Ziggy Stardust è un’invenzione, un personaggio di fantasia, Jobriath è la dimostrazione di quanto la realtà sia molto più prosaica e spietata dell’immaginazione, di come il rock ‘n’ roll e tutto ciò che gli ruota intorno si riveli spesso una trappola infida e beffarda... è una storia di splendore e miseria quella di questo talentuoso e dimenticato artista, che toccò il cielo con un dito per poi esserne brutalmente scaraventato via, senza un suicidio rock ‘n’ roll che lo rendesse immortale ai posteri. Bruce Campbell, l’uomo dietro il trucco e gli stravaganti costumi di Jobriath ha avuto tre grandi sfortune, una consequenziale all’altra: essere nato sulla sponda sbagliata dell’oceano Atlantico, non essere stato abbastanza scaltro e calcolatore da capirlo ed essere incappato nel cinismo dell’ambiente discografico che, visto l’insuccesso (assai scontato e prevedibile) dell’operazione di marketing su di lui organizzata, decise di buttarlo metaforicamente nella spazzatura.

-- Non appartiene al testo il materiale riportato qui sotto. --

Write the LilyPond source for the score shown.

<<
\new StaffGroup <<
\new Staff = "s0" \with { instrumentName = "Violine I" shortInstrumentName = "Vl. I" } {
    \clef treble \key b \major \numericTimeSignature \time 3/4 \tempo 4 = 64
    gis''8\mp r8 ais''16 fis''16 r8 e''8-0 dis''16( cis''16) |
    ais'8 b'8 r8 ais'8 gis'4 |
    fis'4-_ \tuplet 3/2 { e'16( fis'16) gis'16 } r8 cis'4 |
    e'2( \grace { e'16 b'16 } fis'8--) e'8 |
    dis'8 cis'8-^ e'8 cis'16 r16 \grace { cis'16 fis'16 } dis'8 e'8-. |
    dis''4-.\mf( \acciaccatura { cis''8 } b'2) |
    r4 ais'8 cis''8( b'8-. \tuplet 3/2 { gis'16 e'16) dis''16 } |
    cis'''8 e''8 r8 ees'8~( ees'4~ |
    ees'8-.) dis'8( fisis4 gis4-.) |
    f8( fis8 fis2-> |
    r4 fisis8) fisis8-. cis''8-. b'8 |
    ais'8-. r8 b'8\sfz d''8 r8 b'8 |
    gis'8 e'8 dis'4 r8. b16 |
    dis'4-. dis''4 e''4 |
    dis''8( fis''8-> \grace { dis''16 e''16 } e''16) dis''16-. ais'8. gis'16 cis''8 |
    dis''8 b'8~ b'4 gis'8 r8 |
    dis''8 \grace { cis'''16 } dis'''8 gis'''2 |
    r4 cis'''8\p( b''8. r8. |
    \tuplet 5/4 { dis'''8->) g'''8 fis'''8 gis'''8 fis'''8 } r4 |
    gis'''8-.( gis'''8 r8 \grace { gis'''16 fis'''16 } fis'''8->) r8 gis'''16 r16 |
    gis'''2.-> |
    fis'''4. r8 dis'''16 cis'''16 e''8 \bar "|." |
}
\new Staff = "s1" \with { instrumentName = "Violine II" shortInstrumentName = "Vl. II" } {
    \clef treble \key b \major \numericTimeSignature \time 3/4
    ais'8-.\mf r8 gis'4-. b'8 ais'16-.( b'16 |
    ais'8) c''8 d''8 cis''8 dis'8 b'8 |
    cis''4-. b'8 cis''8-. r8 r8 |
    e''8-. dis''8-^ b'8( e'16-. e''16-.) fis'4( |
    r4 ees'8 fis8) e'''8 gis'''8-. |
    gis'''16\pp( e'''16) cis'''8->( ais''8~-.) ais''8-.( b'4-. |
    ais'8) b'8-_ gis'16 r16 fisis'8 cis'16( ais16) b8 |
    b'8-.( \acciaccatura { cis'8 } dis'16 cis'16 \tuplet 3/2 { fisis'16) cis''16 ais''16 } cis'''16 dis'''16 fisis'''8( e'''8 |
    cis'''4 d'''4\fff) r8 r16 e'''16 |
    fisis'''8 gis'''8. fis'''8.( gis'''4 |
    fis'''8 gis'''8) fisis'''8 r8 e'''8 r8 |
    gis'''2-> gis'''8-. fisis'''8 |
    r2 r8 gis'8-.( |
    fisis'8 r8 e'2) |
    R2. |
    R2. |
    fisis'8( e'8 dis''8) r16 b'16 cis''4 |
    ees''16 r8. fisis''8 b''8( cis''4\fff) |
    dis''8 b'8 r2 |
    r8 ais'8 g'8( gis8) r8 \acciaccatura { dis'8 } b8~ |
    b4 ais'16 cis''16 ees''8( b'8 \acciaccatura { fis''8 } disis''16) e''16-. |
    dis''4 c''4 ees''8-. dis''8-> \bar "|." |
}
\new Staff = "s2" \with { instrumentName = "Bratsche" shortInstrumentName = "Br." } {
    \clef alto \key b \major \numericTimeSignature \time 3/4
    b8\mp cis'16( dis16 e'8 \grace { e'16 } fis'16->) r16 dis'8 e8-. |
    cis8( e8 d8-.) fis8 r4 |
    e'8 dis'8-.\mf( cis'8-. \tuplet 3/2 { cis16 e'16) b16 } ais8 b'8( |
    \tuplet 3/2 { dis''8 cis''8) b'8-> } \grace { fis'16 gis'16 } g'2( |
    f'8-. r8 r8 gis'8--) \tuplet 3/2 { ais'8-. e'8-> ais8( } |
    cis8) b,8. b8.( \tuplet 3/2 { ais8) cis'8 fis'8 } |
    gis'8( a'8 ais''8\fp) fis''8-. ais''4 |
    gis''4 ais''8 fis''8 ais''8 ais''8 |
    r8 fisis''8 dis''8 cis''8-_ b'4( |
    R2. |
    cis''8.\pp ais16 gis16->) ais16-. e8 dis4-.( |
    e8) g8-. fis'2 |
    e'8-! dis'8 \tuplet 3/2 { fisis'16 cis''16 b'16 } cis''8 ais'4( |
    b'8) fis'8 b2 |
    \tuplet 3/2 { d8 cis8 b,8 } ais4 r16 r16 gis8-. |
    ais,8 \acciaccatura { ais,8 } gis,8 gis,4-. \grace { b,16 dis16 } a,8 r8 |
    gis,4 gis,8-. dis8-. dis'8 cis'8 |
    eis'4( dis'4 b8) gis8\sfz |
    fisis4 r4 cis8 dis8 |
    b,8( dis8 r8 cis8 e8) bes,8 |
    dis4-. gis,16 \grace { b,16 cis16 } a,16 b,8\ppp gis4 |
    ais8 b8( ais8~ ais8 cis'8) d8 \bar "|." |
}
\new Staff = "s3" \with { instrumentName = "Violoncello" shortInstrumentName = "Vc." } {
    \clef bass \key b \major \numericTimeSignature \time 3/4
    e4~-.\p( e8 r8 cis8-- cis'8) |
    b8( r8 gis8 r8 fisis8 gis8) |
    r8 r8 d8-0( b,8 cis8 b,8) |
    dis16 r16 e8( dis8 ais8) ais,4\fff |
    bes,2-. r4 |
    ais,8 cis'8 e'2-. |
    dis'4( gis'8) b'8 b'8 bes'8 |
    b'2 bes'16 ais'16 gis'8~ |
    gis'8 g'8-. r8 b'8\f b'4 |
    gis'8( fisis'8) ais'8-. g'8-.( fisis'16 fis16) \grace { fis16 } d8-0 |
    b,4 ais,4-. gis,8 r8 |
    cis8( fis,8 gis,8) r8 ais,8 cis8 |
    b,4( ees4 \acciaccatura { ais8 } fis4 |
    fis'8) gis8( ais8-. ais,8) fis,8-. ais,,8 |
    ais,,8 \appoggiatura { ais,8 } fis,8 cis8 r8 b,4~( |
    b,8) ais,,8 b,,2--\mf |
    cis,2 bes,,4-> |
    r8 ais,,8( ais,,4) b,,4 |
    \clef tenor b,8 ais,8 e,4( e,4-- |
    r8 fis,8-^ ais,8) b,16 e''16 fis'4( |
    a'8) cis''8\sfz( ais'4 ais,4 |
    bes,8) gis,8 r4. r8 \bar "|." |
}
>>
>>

Creare un clone di David Bowie, del David Bowie di “Hunky Dory” e “Ziggy Stardust” nel 1973, negli USA, sperando di ottenere il medesimo successo e riscontro commerciale. Operazione stupida, inevitabilmente votata al fallimento, ed infatti Jobriath si rivelò il più grande fiasco del marketing a stelle e strisce dai tempi della Edsel. Mi chiedo se alla Elektra Records del vampiro David Geffen si fossero posti una semplicissima domanda sui gusti musicali dell’americano medio prima di investire vagonate di soldi nella creazione del fenomeno Jobriath; l’americano medio di quegli anni ama il country della Grand Ole Opry, vota Nixon, crede nel dogma WASP e a volte ostenta con orgoglio la bandiera della Confederazione sudista. Un personaggio come Jobriath, noto anche per essere il primo musicista rock dichiaratamente gay a firmare un contratto per una major, con i suoi testi espliciti ed il suo look androgino era qualcosa di totalmente alieno ed improponibile, almeno come fenomeno di massa.
Lanciato da un’imponente e sontuosissima campagna stampa e d’immagine, un hype per utilizzare un termine tecnico, il primo album di Jobriath si presenta come un impasto sonoro tra il già citato Bowie ed i T-Rex di Marc Bolan, in Inghilterra il genere è all’apice dello splendore, nello stesso anno anche Donovan ci si butta a capofitto con “Cosmic Wheels”, ed è veramente un bel disco, il disco di un artista di talento, e fa male pensare a come sia stato bruciato malamente. Jobriath è un ottimo compositore pop, fa affidamento tanto sulle chitarre quanto sul piano, una voce non eccezionale in senso stretto ma graffiante, espressiva e dotata di un grande carisma recitativo e il suo glam rock è raffinato ed elegante anche se orecchiabile e di facile presa. Vale su tutti l’esempio dell’inno S&M “Take Me I’m Yours”, arricchito da cori soul e forse il brano stilisticamente più rappresentativo e di punta dell’album, ma il piatto è ricco e gustosissimo. Tra gli highlits spiccano la maestosa ballad “Be Still”, il riff e il basso pulsante di una coinvolgente cavalcata come “World Without End”, la raffinatezza quasi neoclassica di “I’maman”, il rock ‘n’ roll galoppante di “Rock Of Ages”, la “Hang Onto Youself” dell’album per fare un paragone con “Ziggy”, i lievi accenni folk di "Morning Star Ship" (Come Marc Bolan anche il Nostro iniziò la sua carriera nei primi anni ’70 in un’oscura folk band, i Pidgeon) ed il breve ed affascinante intermezzo pianistico di “Movie Queen”.
Il successo riscosso dall’album, a dispetto delle previsioni dei famelici dirigenti della Elektra, che già pregustavano la creazione di un nuovo fenomeno mondiale, fu come ampiamente prevedibile irrisorio e Jobriath, dopo un altrettanto valido “Creatures Of The Street” abbandonò il music-biz, tentando senza successo di riciclarsi come attore ed infine come cabarettista e gigolò, nell’anonimato più totale; essere gettato in questo modo in pasto ai pescecani e poi ostracizzato come un appestato, questo è stato il destino che il mitologico mondo del rock, che è tutto tranne che dorato, ha riservato a questo ragazzo tanto talentuoso quanto fragile, che morì di AIDS nel 1983, esattamente dieci anni dopo la pubblicazione di questo album, proprio quando Morrissey gli offrì di tornare sulle scene per aprire i concerti dei suoi Smiths, lo stesso Morrissey che successivamente si occupò della ristampa dei suoi due album, assicurando così quantomeno un degno tributo a questa vittima del music-business.